Why do you think Coach Thompson resonated with people and especially Black people, so significantly? 

Coach says in his book that the number one reason he resonated with people is because he won. He had so much he wanted to accomplish off the court, and he knew he had to win in order to be heard. Coach wanted to develop more than basketball skills in his players, it was about character and values. He was an educator and a teacher first and foremost. 

And as a Black man, he dealt with so much racist abuse, but never compromised or changed who he was. He never changed how his teams played or how he viewed the world. And when people were scared of him for no reason because he was 6’10 he never wavered, quieted down, calmed down, he just kept achieving. 

John Thompson of the Georgetown Hoyas in 1999 when the Hoyas played the St. Johns Red Storm at Madison Square Garden in New York, New York. Georgetown defeated St. Johns 61-59. (Getty Images)

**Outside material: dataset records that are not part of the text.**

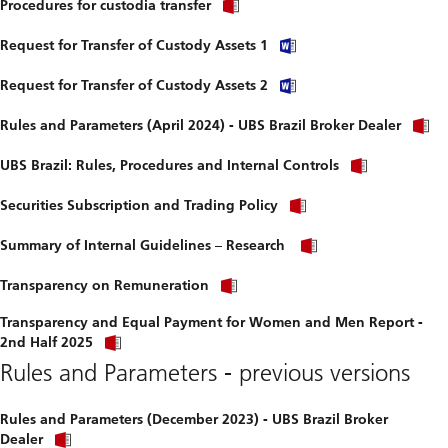
Procedures for custodia transfer
Request for Transfer of Custody Assets 1
Request for Transfer of Custody Assets 2
Rules and Parameters (April 2024) - UBS Brazil Broker Dealer
UBS Brazil: Rules, Procedures and Internal Controls
Securities Subscription and Trading Policy
Summary of Internal Guidelines – Research
Transparency on Remuneration
Transparency and Equal Payment for Women and Men Report -
2nd Half 2025
Rules and Parameters - previous versions
Rules and Parameters (December 2023) - UBS Brazil Broker
Dealer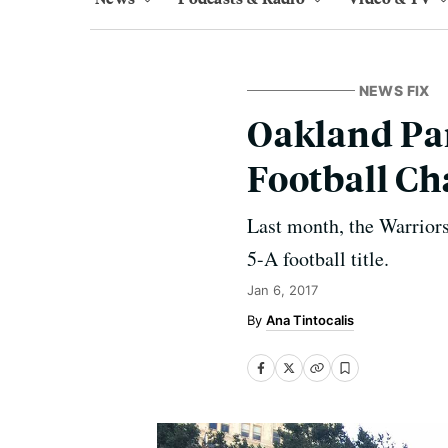
NEWS FIX
Oakland Pa
Football C
Last month, the Warriors
5-A football title.
Jan 6, 2017
Ana Tintocalis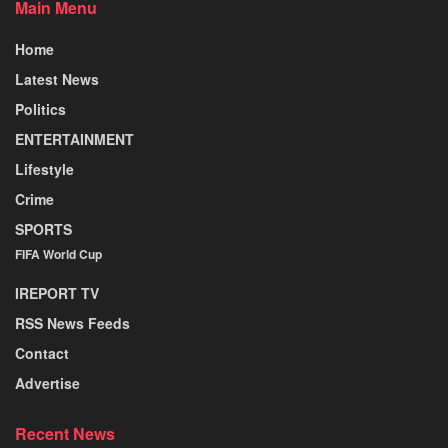
Main Menu
Home
Latest News
Politics
ENTERTAINMENT
Lifestyle
Crime
SPORTS
FIFA World Cup
IREPORT TV
RSS News Feeds
Contact
Advertise
Recent News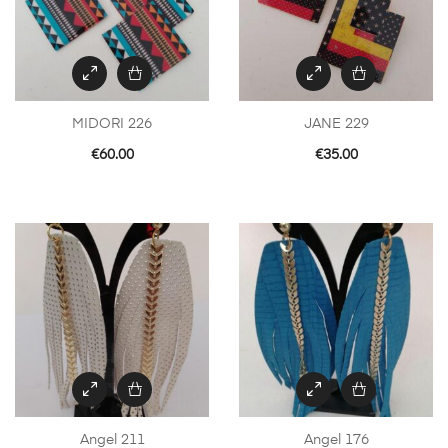
MIDORI 226
JANE 229
€
60.00
€
35.00
Angel 211
Angel 176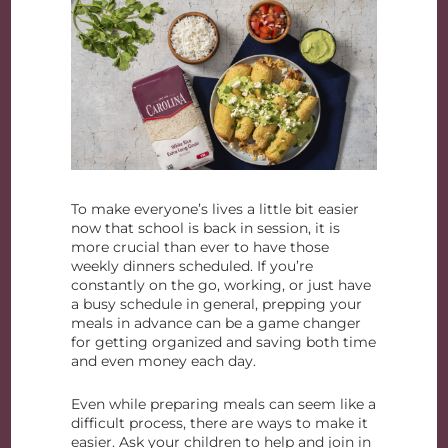
To make everyone’s lives a little bit easier
now that school is back in session, it is
more crucial than ever to have those
weekly dinners scheduled. If you’re
constantly on the go, working, or just have
a busy schedule in general, prepping your
meals in advance can be a game changer
for getting organized and saving both time
and even money each day.
Even while preparing meals can seem like a
difficult process, there are ways to make it
easier. Ask your children to help and join in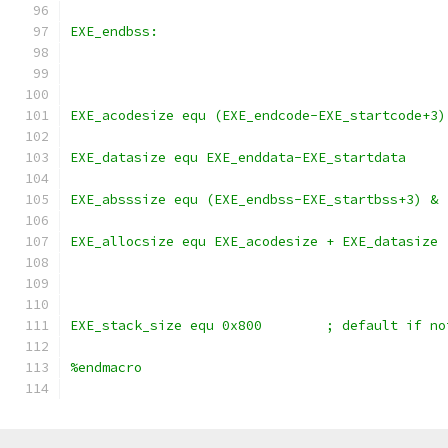
EXE_endbss:
EXE_acodesize equ (EXE_endcode-EXE_startcode+3)
EXE_datasize equ EXE_enddata-EXE_startdata
EXE_absssize equ (EXE_endbss-EXE_startbss+3) & 
EXE_allocsize equ EXE_acodesize + EXE_datasize
EXE_stack_size equ 0x800	;
%endmacro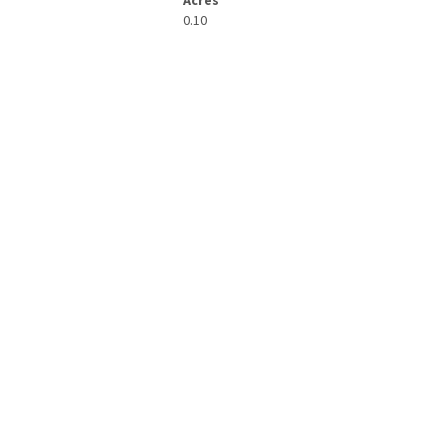
Acres
0.10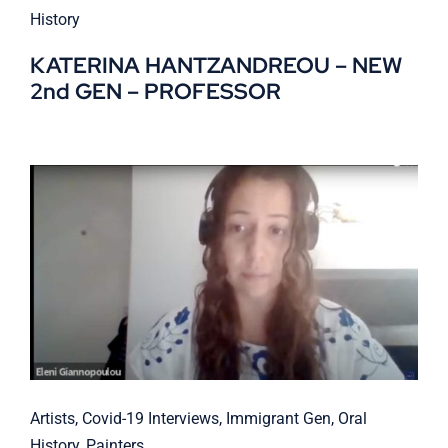
History
KATERINA HANTZANDREOU – NEW
2nd GEN – PROFESSOR
Artists
,
Covid-19 Interviews
,
Immigrant Gen
,
Oral
History
,
Painters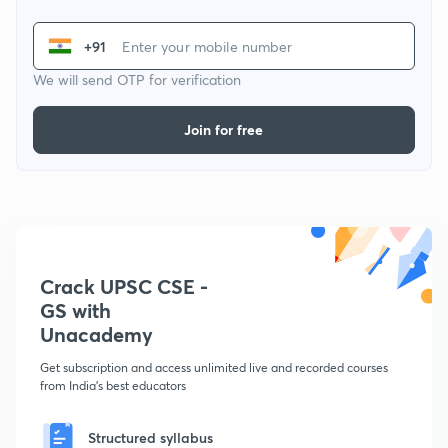
+91
We will send OTP for verification
Join for free
Crack UPSC CSE -
GS with
Unacademy
Get subscription and access unlimited live and recorded courses
from India's best educators
Structured syllabus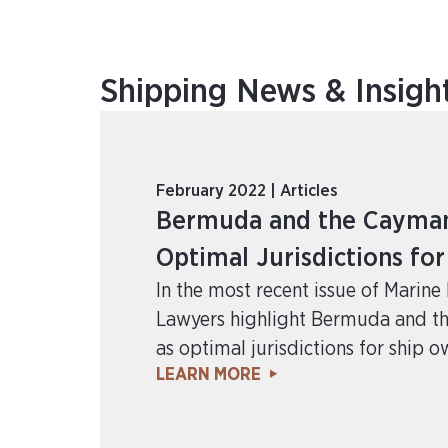
Shipping News & Insigh
February 2022 | Articles
Bermuda and the Cayman 
Optimal Jurisdictions fo
In the most recent issue of Marin
Lawyers highlight Bermuda and t
as optimal jurisdictions for ship o
LEARN MORE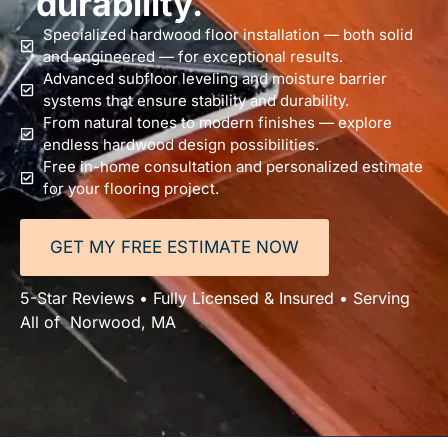
durability.
Specialized hardwood floor installation — both solid
and engineered — for exceptional results.
Advanced subfloor leveling and moisture barrier
systems that ensure stability and durability.
From natural tones to modern finishes — explore
endless hardwood design possibilities.
Free in-home consultation and personalized estimate
for your flooring project.
GET MY FREE ESTIMATE NOW
5-Star Reviews • Fully Licensed & Insured • Serving
All of Norwood, MA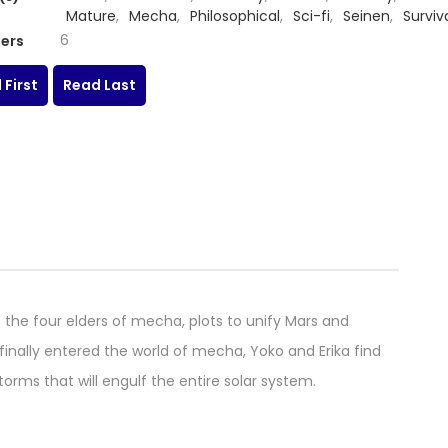
Mature
,
Mecha
,
Philosophical
,
Sci-fi
,
Seinen
,
Surviv
Thriller
,
Tragedy
6
ers
 First
Read Last
 the four elders of mecha, plots to unify Mars and
finally entered the world of mecha, Yoko and Erika find
orms that will engulf the entire solar system.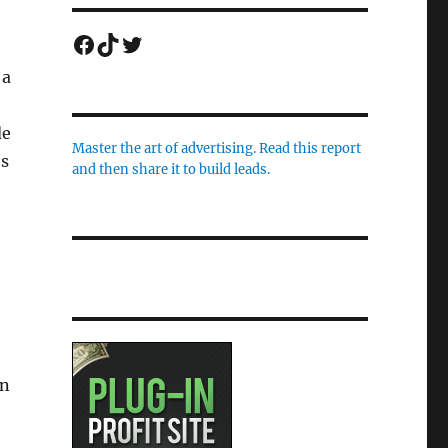
Facebook
TikTok
Twitter
 a
de
Master the art of advertising. Read this report
es
and then share it to build leads.
in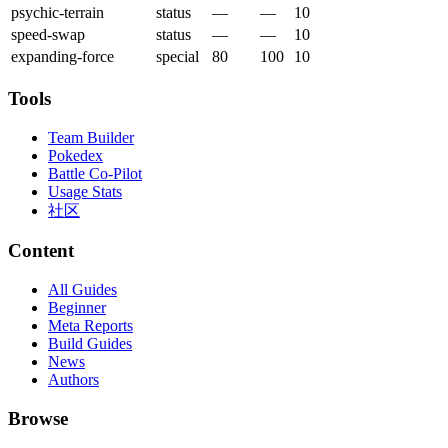
psychic-terrain
status
—
—
10
speed-swap
status
—
—
10
expanding-force
special
80
100
10
Tools
Team Builder
Pokedex
Battle Co-Pilot
Usage Stats
社区
Content
All Guides
Beginner
Meta Reports
Build Guides
News
Authors
Browse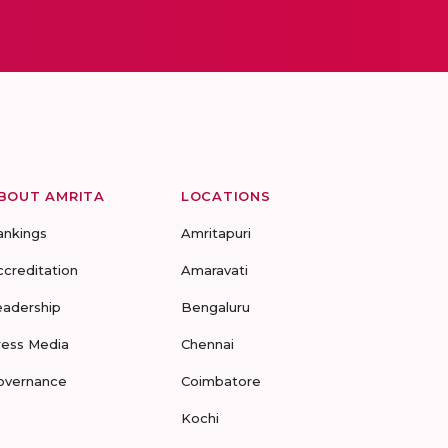
BOUT AMRITA
LOCATIONS
ankings
Amritapuri
ccreditation
Amaravati
eadership
Bengaluru
ress Media
Chennai
overnance
Coimbatore
Kochi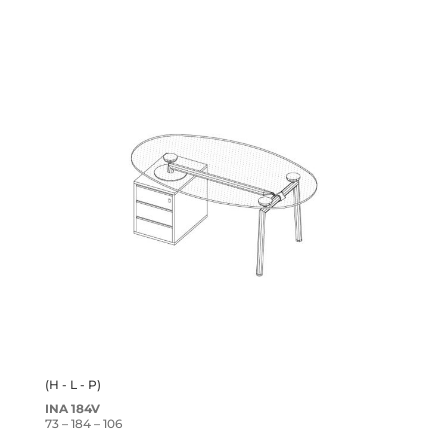
(H - L - P)
INA 184V
73 – 184 – 106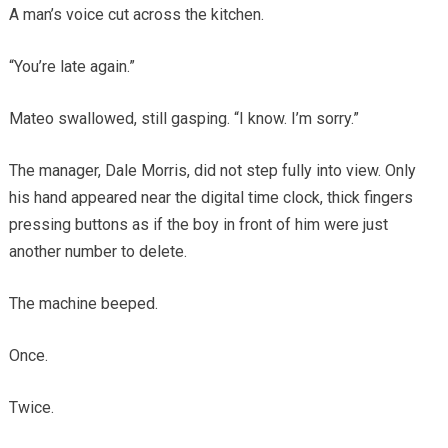
A man’s voice cut across the kitchen.
“You’re late again.”
Mateo swallowed, still gasping. “I know. I’m sorry.”
The manager, Dale Morris, did not step fully into view. Only
his hand appeared near the digital time clock, thick fingers
pressing buttons as if the boy in front of him were just
another number to delete.
The machine beeped.
Once.
Twice.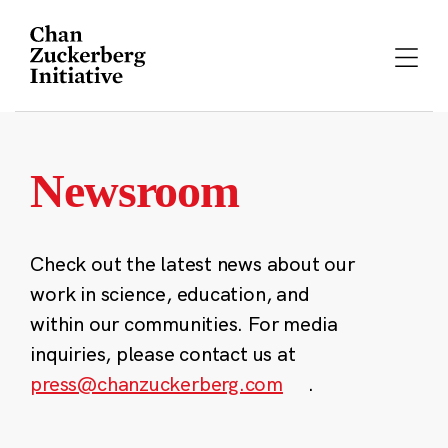
Skip
to
content
Newsroom
Check out the latest news about our
work in science, education, and
within our communities. For media
inquiries, please contact us at
press@chanzuckerberg.com
.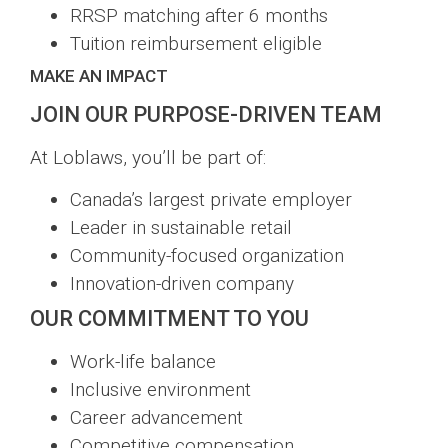
RRSP matching after 6 months
Tuition reimbursement eligible
MAKE AN IMPACT
JOIN OUR PURPOSE-DRIVEN TEAM
At Loblaws, you’ll be part of:
Canada’s largest private employer
Leader in sustainable retail
Community-focused organization
Innovation-driven company
OUR COMMITMENT TO YOU
Work-life balance
Inclusive environment
Career advancement
Competitive compensation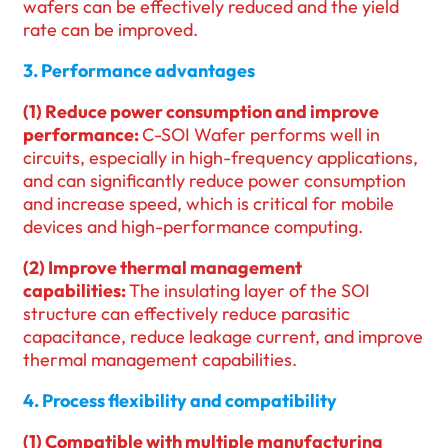
wafers can be effectively reduced and the yield
rate can be improved.
3. Performance advantages
(1) Reduce power consumption and improve
performance:
C-SOI Wafer performs well in
circuits, especially in high-frequency applications,
and can significantly reduce power consumption
and increase speed, which is critical for mobile
devices and high-performance computing.
(2) Improve thermal management
capabilities:
The insulating layer of the SOI
structure can effectively reduce parasitic
capacitance, reduce leakage current, and improve
thermal management capabilities.
4. Process flexibility and compatibility
(1) Compatible with multiple manufacturing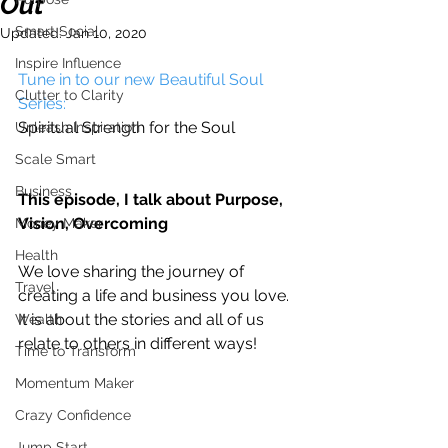
Out
Smart Social
Updated:
Jan 10, 2020
Inspire Influence
Tune in to our new Beautiful Soul 
Clutter to Clarity
Series:
Spiritual Strength for the Soul
Unleash Inspiration
Scale Smart
Business
This episode, I talk about Purpose, 
Vision, Overcoming
Money Maker
Health
We love sharing the journey of 
Travel
creating a life and business you love. 
It is about the stories and all of us 
Wealth
relate to others in different ways!
Time to Transform
Momentum Maker
Crazy Confidence
Jump Start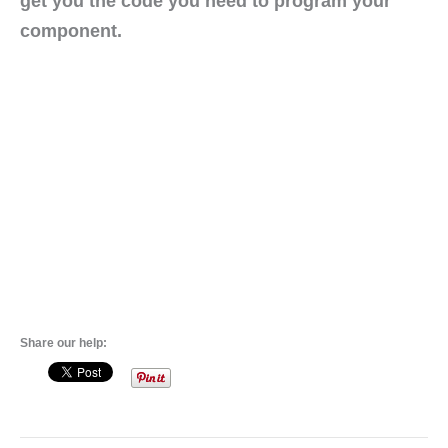
get you the code you need to program your
component.
Share our help: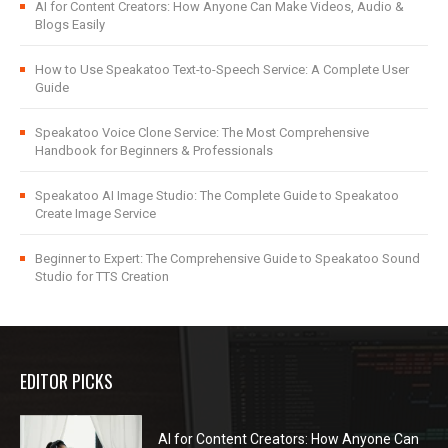
AI for Content Creators: How Anyone Can Make Videos, Audio &
Blogs Easily
How to Use Speakatoo Text-to-Speech Service: A Complete User
Guide
Speakatoo Voice Clone Service: The Most Comprehensive
Handbook for Beginners & Professionals
Speakatoo AI Image Studio: The Complete Guide to Speakatoo
Create Image Service
Beginner to Expert: The Comprehensive Guide to Speakatoo Sound
Studio for TTS Creation
EDITOR PICKS
AI for Content Creators: How Anyone Can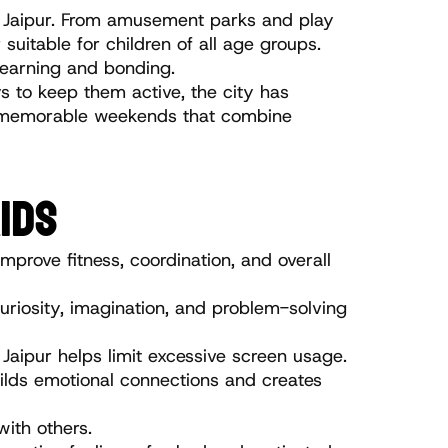
in Jaipur. From amusement parks and play 
uitable for children of all age groups. 
learning and bonding.
 to keep them active, the city has 
an memorable weekends that combine 
IDS
mprove fitness, coordination, and overall 
uriosity, imagination, and problem-solving 
Jaipur helps limit excessive screen usage.
ilds emotional connections and creates 
with others.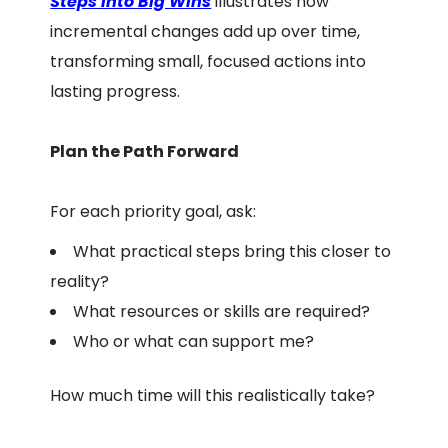
Steps into Big Wins
illustrates how
incremental changes add up over time,
transforming small, focused actions into
lasting progress.
Plan the Path Forward
For each priority goal, ask:
What practical steps bring this closer to
reality?
What resources or skills are required?
Who or what can support me?
How much time will this realistically take?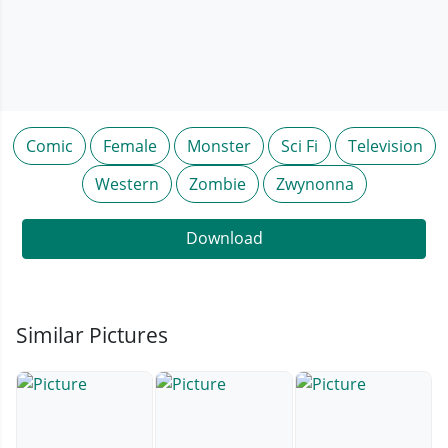
Comic
Female
Monster
Sci Fi
Television
Western
Zombie
Zwynonna
Download
Similar Pictures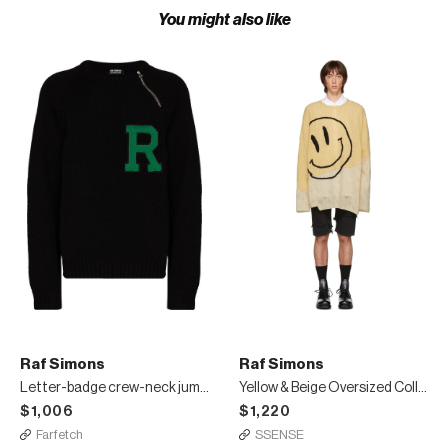
You might also like
Raf Simons
Raf Simons
Letter-badge crew-neck jumper
Yellow & Beige Oversized Collage Sweater
$1,006
$1,220
Farfetch
SSENSE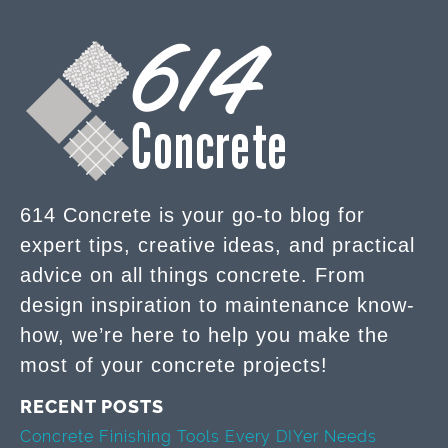
614 Concrete is your go-to blog for
expert tips, creative ideas, and practical
advice on all things concrete. From
design inspiration to maintenance know-
how, we’re here to help you make the
most of your concrete projects!
RECENT POSTS
Concrete Finishing Tools Every DIYer Needs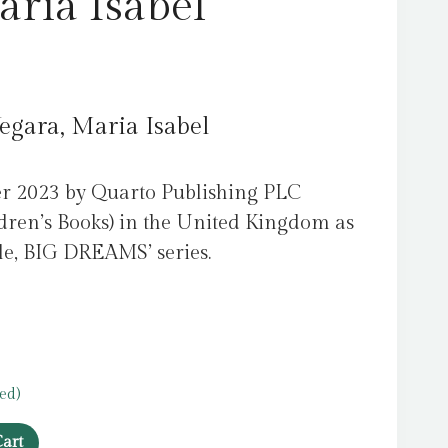
aria Isabel
egara, Maria Isabel
er 2023 by Quarto Publishing PLC
dren’s Books) in the United Kingdom as
ople, BIG DREAMS’ series.
ed)
art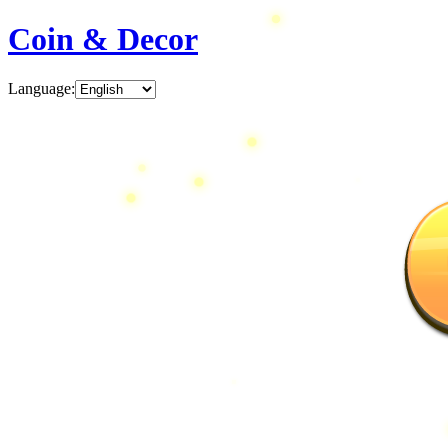
Coin & Decor
Language
: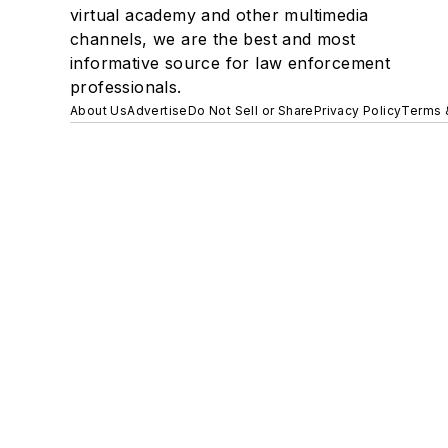
virtual academy and other multimedia
channels, we are the best and most
informative source for law enforcement
professionals.
About Us
Advertise
Do Not Sell or Share
Privacy Policy
Terms 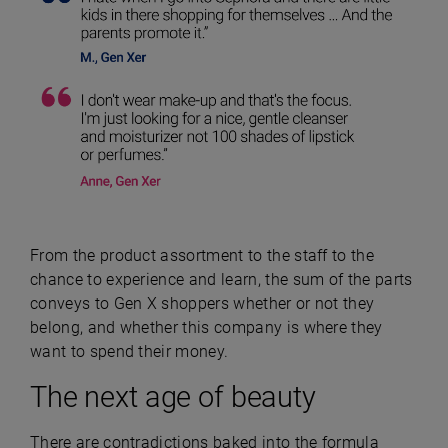
From the product assortment to the staff to the
chance to experience and learn, the sum of the parts
conveys to Gen X shoppers whether or not they
belong, and whether this company is where they
want to spend their money.
The next age of beauty
There are contradictions baked into the formula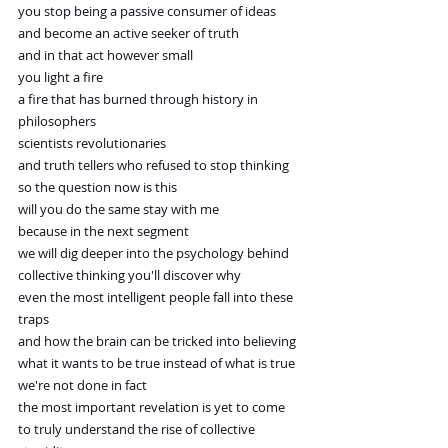
you stop being a passive consumer of ideas
and become an active seeker of truth
and in that act however small
you light a fire
a fire that has burned through history in 
philosophers
scientists revolutionaries
and truth tellers who refused to stop thinking
so the question now is this
will you do the same stay with me
because in the next segment
we will dig deeper into the psychology behind
collective thinking you'll discover why
even the most intelligent people fall into these 
traps
and how the brain can be tricked into believing
what it wants to be true instead of what is true
we're not done in fact
the most important revelation is yet to come
to truly understand the rise of collective 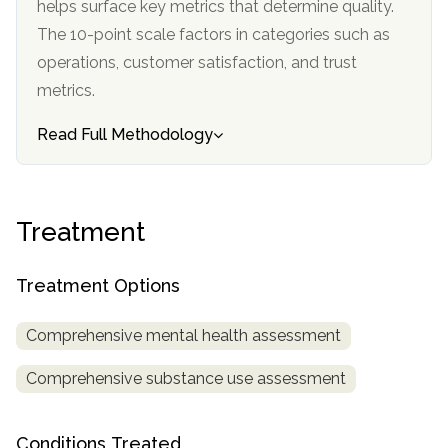
helps surface key metrics that determine quality.
informational
The 10-point scale factors in categories such as
purposes
operations, customer satisfaction, and trust
only
metrics.
Read Full Methodology
Treatment
Treatment Options
Comprehensive mental health assessment
Comprehensive substance use assessment
Conditions Treated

He represented so many important things to Black people in this country. In the 1980s Black people were really under attack in so many directions and Coach refused to back down. He stood up for his team and himself with intelligence and discipline and excellence, and these are the reasons why Black folks and many white people loved him.

What surprised you the most about Coach Thompson?

His influences and the people who gave him those values. It started with Black women. He credits his mother and father as the most influential people in his life, period. But at so many pivotal points in his life, and in some of the moments that made him famous, he traces back and talks about his mom. In 1982, Georgetown lost to North Carolina and Michael Jordan in the championship game. Georgetown’s point guard, Fred Brown, got confused, passed the ball to the opponent and cost them the championship.

Coach hugged Brown after he gave away the game. He embraced him, and it became one of the most famous moments of his career. When I asked him why he did that, he said, “I give my mother more credit for that hug than I give myself.” And he explains in the book the background of what his mother did for him throughout his life.

Another legendary moment is when he met with D.C. drug kingpin Rayful Edmond who was hanging out with his Georgetown players and he had to put a stop to it. This wasn’t some nickel and dime hustler, he was one of the most powerful criminals on the East Coast. Coach put the word out and Edmond came to visit him in his office. Why would Coach take that kind of risk? He says in his book, ‘When I was a little boy and something was going on in the street, my mom would take off her apron and come outside to see what was going on.’ That’s what he did with Rayful Edmond. 

Two other women were incredible influences in Coach’s life. Sametta Wallace Jackson, his sixth-grade teacher, and the director of his master’s program, Dr. Anita Hughes. These two women had an enormous influence on him and Coach stated he got a lot of his coaching techniques from them and they didn’t even play basketball. Coach believed if it weren’t for these women he would have been lost. In the fifth grade, Coach couldn’t read and was expelled from his school. And that was when Ms. Wallace Jackson came into his life. 

Those of us who follow basketball always knew Coach was deep but there is so much more depth to his story than any of us ever knew. 

What do you hope readers will take away from this autobiography?

Coach wanted people, among other things, to value our intelligence. He wanted us to understand that intelligence is our most effective weapon against all of these forces that are still lined up against Black people. Coach wanted to encourage all of us to think our way to greatness.